By Bethany Blankley

Pharmaceutical giant Johnson & Johnson and its U.S.-based Janssen Pharmaceutical Companies agreed to a $297 million opioid settlement with the state of Texas as part of a $26 billion agreement reached with the Texas Attorney General’s office earlier this year – the Global Prescription Opioid Litigation Settlement Agreement.

According to the agreement, Johnson & Johnson will pay $291,841,754.89 into a Qualified Settlement Fund, representing Texas’s allocation of the Global Abatement Settlement.

The settlement resolves several cases including Janssen’s portion of the State of Texas v. Janssen Pharmaceuticals, Inc., and lawsuits filed by Bexar and Dallas counties, whose trials were scheduled for early next year. J&J is now removed from the pending Texas state and subdivision litigation.

In 2018, Bexar County sued dozens of drug manufacturers and distributors in response to a regional opioid crisis. Now, J&J will pay the county $4.1 million to settle the lawsuit and another $8.5 million will go to the county as a result of Paxton’s settlement.

“Bexar County has the second trial setting in the Texas opioid litigation efforts, and sadly has the highest rate of babies being born addicted to opioids in the State of Texas,” Bexar County Judge Nelson Wolff said in a statement. “The ability to put the money from this settlement to work for families in the county and to address opioid use disorder across the state right away is an important part of why I support General Paxton and Texas political subdivisions in moving this historic settlement forward.”

Dallas County is slated to receive $2.3 million as a result of the settlement, which Dallas County Judge Clay Jenkins said was “the best of its kind in the nation.”

“Dallas County, like so many communities throughout Texas, has been hard hit by an opioid epidemic that was caused and fueled by drug company misconduct,” he said. “One of those companies, Johnson & Johnson, has been held to financially account for its role in this crisis. Dallas County, its trial counsel, and the Office of the Attorney General have worked together to achieve this historic result that benefits tens of millions of Texans by promptly putting monies for opioid harm reduction into communities that sorely need it.”
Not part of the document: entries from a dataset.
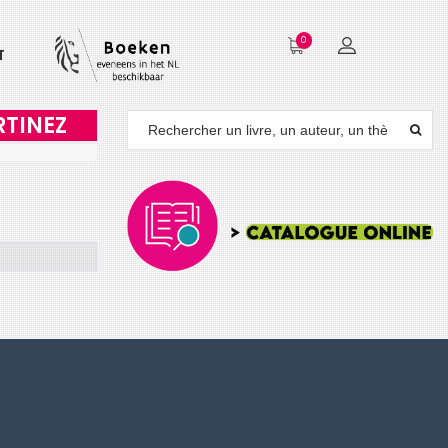
0
T
RTINEZ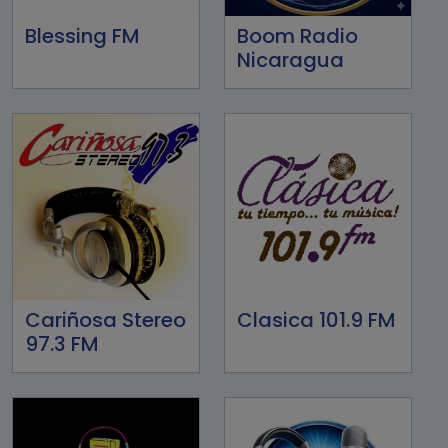
Blessing FM
Boom Radio
Nicaragua
Cariñosa Stereo
Clasica 101.9 FM
97.3 FM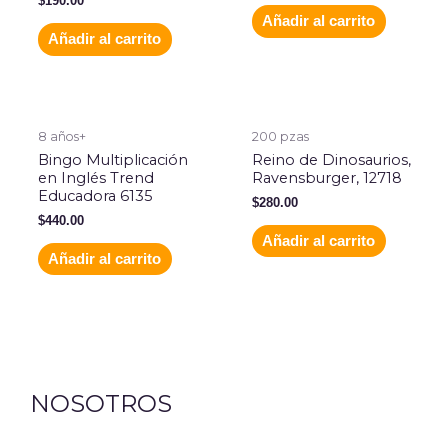
$
190.00
Añadir al carrito
Añadir al carrito
8 años+
200 pzas
Bingo Multiplicación
Reino de Dinosaurios,
en Inglés Trend
Ravensburger, 12718
Educadora 6135
$
280.00
$
440.00
Añadir al carrito
Añadir al carrito
NOSOTROS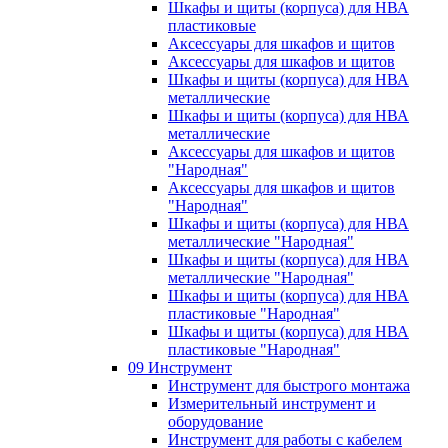
Шкафы и щиты (корпуса) для НВА
пластиковые
Аксессуары для шкафов и щитов
Аксессуары для шкафов и щитов
Шкафы и щиты (корпуса) для НВА
металлические
Шкафы и щиты (корпуса) для НВА
металлические
Аксессуары для шкафов и щитов
"Народная"
Аксессуары для шкафов и щитов
"Народная"
Шкафы и щиты (корпуса) для НВА
металлические "Народная"
Шкафы и щиты (корпуса) для НВА
металлические "Народная"
Шкафы и щиты (корпуса) для НВА
пластиковые "Народная"
Шкафы и щиты (корпуса) для НВА
пластиковые "Народная"
09 Инструмент
Инструмент для быстрого монтажа
Измерительный инструмент и
оборудование
Инструмент для работы с кабелем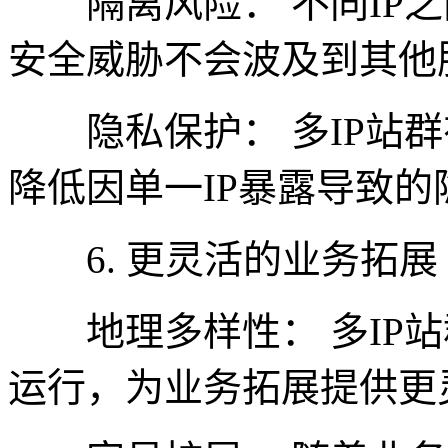
隔离风险： 不同IP之
安全威胁不会波及到其他
隐私保护： 多IP站群
降低因单一IP暴露导致的
6. 更灵活的业务拓展
地理多样性： 多IP站
运行，为业务拓展提供更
Harris County, one of many local entities that joined the lawsuit, is slated to receive $3.9 million. Harris County Attorney Christian D. Menefee said he expected the settlement “will be the first of several settlements against the companies” that the county sued.

Texas is also slated to receive an additional $1.2 billion from three distributors, Cardinal Health, McKesson and AmerisourceBergen. This money will largely go toward opioid abatement efforts.

J&J said in a press release that the settlement wasn’t “an admission of any liability or wrongdoing,” adding that the prescription opioid medications in question are no longer available in the U.S.

J&J’s “actions relating to the marketing and promotion of important prescription opioid medications were appropriate and responsible,” it states. “DURAGESIC®, NUCYNTA® and NUCYNTA® ER accounted for less than one percent of total opioid prescriptions in Texas and the U.S. since launch.”

One part of the settlement is that J&J is prohibited from being in the opioid business for 10 years.

Paxton described the settlement as “monumental,” serving as “the next step to bring much-needed funding for Texans who have fallen victim to the irresponsible and deceptive marketing practices from opioid manufacturers that spurred” the opioid epidemic.

Citing Centers for Disease Control data, Paxton said that opioid deaths had increased by 30% last year.

According to the National Institute on Drug Abuse, opioids were involved in nearly 70% of all drug overdose deaths in Texas in 2018.

Paxton previously announced an agreement with groups that had been litigating against opioid manufacturers, distributors, and retailers. Texas is also an active participant in the bankruptcies of Perdue Pharma and Mallinckrodt, which are expected to emerge from bankruptcy in the near future and provide millions of additional dollars for opioid abatement.

The settlement comes after Texas reached a $38.4 million settlement with McKinsey in February. McKinsey provided consulting services to opioid companies, including selling marketing plans, programs, and advisement to OxyContin maker Purdue Pharma for more than 15 years.

In 2018, Texas sued Purdue Pharma alleging a violation of state laws against deceptive trade practices and misrepresenting the risk of addiction to its painkillers, including OxyContin, to patients and doctors.

Texas’s portion of the settlement money will be available Jan. 1, 2022.